▶ [QUESTIONS TO ANSWER]:
**1)** Translate this sentence from the text on metamict minerals into Spanish: "The mineral's colour is also affected: metamict specimens are usually green, brown or blackish."
**2)** Pick up the text on metamict minerals after its final sentence and keep writing.

▶ [TEXT EXCERPT]:
- - - -
Certain minerals occasionally contain interstitial impurities of radioactive elements, and it is the alpha radiation emitted from those compounds that is responsible for degrading a mineral's crystal structure through internal bombardment. The effects of metamictisation are extensive: other than negating any birefringence previously present, the process also lowers a mineral's refractive index, hardness, and its specific gravity. The mineral's colour is also affected: metamict specimens are usually green, brown or blackish. Further, metamictisation diffuses the bands of a mineral's absorption spectrum. Curiously and inexplicably, the one attribute which metamictisation does not alter is dispersion. All metamict materials are themselves radioactive, some dangerously so.

An example of a metamict mineral is zircon. The presence of uranium and thorium atoms substituting for zirconium in the crystal structure is responsible for the radiation damage in this case. Unaffected specimens are termed high zircon while metamict specimens are termed low zircon. Other minerals known to undergo metamictisation include allanite, gadolinite, ekanite, thorite and titanite. Ekanite is almost invariably found completely metamict as thorium and uranium are part of its essential chemical composition.
- - - -
▶ [INFORMATION PROVIDED]:
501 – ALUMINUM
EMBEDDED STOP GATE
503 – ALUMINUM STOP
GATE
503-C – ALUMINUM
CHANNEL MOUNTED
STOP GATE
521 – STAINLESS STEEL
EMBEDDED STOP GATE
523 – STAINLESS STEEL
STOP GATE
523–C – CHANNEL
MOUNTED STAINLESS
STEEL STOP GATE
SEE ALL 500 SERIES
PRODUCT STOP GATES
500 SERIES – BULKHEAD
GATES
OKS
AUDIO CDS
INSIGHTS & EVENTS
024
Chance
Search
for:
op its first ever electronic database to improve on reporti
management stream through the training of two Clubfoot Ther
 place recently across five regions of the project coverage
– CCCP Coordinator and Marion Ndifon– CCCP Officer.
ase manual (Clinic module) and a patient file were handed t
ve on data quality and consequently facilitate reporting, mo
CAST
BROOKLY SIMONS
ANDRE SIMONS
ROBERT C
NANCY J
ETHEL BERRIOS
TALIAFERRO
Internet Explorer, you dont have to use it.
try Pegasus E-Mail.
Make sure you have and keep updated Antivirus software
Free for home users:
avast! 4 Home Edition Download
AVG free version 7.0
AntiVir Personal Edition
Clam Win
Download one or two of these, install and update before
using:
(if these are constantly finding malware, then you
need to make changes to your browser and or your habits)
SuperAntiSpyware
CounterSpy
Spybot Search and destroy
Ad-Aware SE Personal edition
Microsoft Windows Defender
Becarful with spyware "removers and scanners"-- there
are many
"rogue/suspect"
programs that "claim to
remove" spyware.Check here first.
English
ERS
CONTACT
- - - -
▶ [TASK RESULTS]:
**1)** El color del mineral también se ve afectado: los especímenes metamícticos suelen ser verdes, marrones o negruzcos.

**2)**
Metamict minerals can have their crystallinity and properties restored through prolonged annealing.

A related phenomenon is the formation of pleochroic halos surrounding minute zircon inclusions within a crystal of biotite or other mineral. The spherical halos are produced by alpha particle radiation from the included uranium- or thorium-bearing species. Such halos can also be found surrounding monazite and other radioactive minerals.